Si lascia guidare da idee romantiche, lui. Da una parte la creatività, la genialità, l'intelligenza sregolata dei ragazzini, lo sforzo fatto, non riconosciuto dalla scuola, per imparare a recitare Aristofane. Dall'altro, i professori che non hanno capito, che con la bocciatura
hanno sparato nel mucchio. Bocciatura all'esame di terza media, sembra stupirsi ancora di più Saviano. Evidentemente i ragazzini avranno fatta scena muta, confidando troppo nella loro notorietà e nella benevolenza degli insegnanti. Può essere. Avanzo un'ipotesi che Saviano non prende proprio in considerazione.

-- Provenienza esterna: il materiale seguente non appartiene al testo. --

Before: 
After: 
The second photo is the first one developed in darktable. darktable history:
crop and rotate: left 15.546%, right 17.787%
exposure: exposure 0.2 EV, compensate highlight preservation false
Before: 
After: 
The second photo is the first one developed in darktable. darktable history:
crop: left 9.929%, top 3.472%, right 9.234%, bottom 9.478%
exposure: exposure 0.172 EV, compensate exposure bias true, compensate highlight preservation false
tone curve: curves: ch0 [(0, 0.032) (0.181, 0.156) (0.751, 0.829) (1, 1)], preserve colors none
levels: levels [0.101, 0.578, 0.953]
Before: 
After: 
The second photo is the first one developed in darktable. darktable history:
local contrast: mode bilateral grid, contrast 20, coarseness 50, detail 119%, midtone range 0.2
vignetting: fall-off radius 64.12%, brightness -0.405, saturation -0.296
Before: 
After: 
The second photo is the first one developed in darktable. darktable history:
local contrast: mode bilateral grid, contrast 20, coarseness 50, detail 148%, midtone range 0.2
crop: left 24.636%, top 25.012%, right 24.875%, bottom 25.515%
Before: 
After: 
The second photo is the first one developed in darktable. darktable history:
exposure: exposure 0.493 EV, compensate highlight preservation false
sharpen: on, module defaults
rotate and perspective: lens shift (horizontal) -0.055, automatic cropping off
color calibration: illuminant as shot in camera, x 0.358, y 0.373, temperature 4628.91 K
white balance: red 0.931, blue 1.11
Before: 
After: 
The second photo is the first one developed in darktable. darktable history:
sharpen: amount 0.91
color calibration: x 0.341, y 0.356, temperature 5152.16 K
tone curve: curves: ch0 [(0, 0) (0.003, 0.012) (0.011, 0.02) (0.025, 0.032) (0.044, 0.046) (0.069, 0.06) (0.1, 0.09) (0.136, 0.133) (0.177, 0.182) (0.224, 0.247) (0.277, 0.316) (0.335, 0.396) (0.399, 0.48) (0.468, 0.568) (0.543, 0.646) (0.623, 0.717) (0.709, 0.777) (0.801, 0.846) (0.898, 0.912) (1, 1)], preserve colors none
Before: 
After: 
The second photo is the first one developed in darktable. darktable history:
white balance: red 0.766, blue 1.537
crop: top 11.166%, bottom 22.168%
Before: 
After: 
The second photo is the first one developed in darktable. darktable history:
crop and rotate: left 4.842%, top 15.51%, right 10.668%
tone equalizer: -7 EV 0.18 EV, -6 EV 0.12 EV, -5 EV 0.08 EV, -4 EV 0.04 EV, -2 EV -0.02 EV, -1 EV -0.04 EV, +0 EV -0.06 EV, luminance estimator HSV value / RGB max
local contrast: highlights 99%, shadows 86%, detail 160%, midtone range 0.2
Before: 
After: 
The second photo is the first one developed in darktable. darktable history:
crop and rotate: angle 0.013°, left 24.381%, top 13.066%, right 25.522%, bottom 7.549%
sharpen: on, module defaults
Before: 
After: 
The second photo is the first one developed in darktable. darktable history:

"Ma tutto il lavoro fatto per anni da questi ragazzi prima col teatro e col film, per i loro professori non conta nulla. Loro non vedono nemmeno che questo significa imparare qualcosa, doversi concentrare, ascoltare, prendersi un impegno." Sono anni che la scuola valuta gli sforzi fatti dai ragazzi in altri campi. Si dovrebbe invece capire che l'impegno profuso in attività extrascolastiche, tipo teatro, cinema, musica, sport deve essere pari e non superiore a quello da sostenere nei compiti a scuola. Con il suo ragionamento Saviano, oltre che squalificare gli insegnanti dei ragazzini di
Gomorra, giustifica in questo modo anche la presenza di istituti privati che promettono proprio a questo tipo di utenza due anni in uno e via dicendo. Non è vero il contrario, che la bocciatura spinge gli studenti verso questo tipo di scuola. Sono discorsi come questi di Saviano che criticano le decisioni di un Consiglio di classe a indirizzare verso il parificato.
Lasciasse alla scuola il compito di valutare se i ragazzini possono affrontare l'anno scolastico venturo. Non raggiungere gli
obiettivi didattici non è una formuletta sterile e da poco per chi nella scuola lavora. Ha un contenuto che Saviano non ha mai saputo, o, che avrà dimenticato.